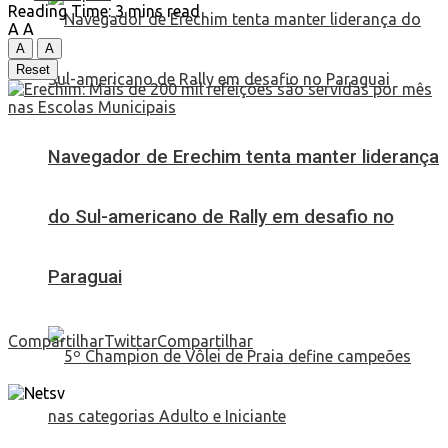
Reading Time: 3 mins read
A
A
A
A
Reset
Navegador de Erechim tenta manter liderança
do Sul-americano de Rally em desafio no
Paraguai
Compartilhar
Twittar
Compartilhar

# ABOUT THIS TASK
The full material above must be output verbatim, minus any pictures.

# ANSWER FOR THE TASK
Reading Time: 3 mins read
A
A
A
A
Reset
Navegador de Erechim tenta manter liderança
do Sul-americano de Rally em desafio no
Paraguai
Compartilhar
Twittar
Compartilhar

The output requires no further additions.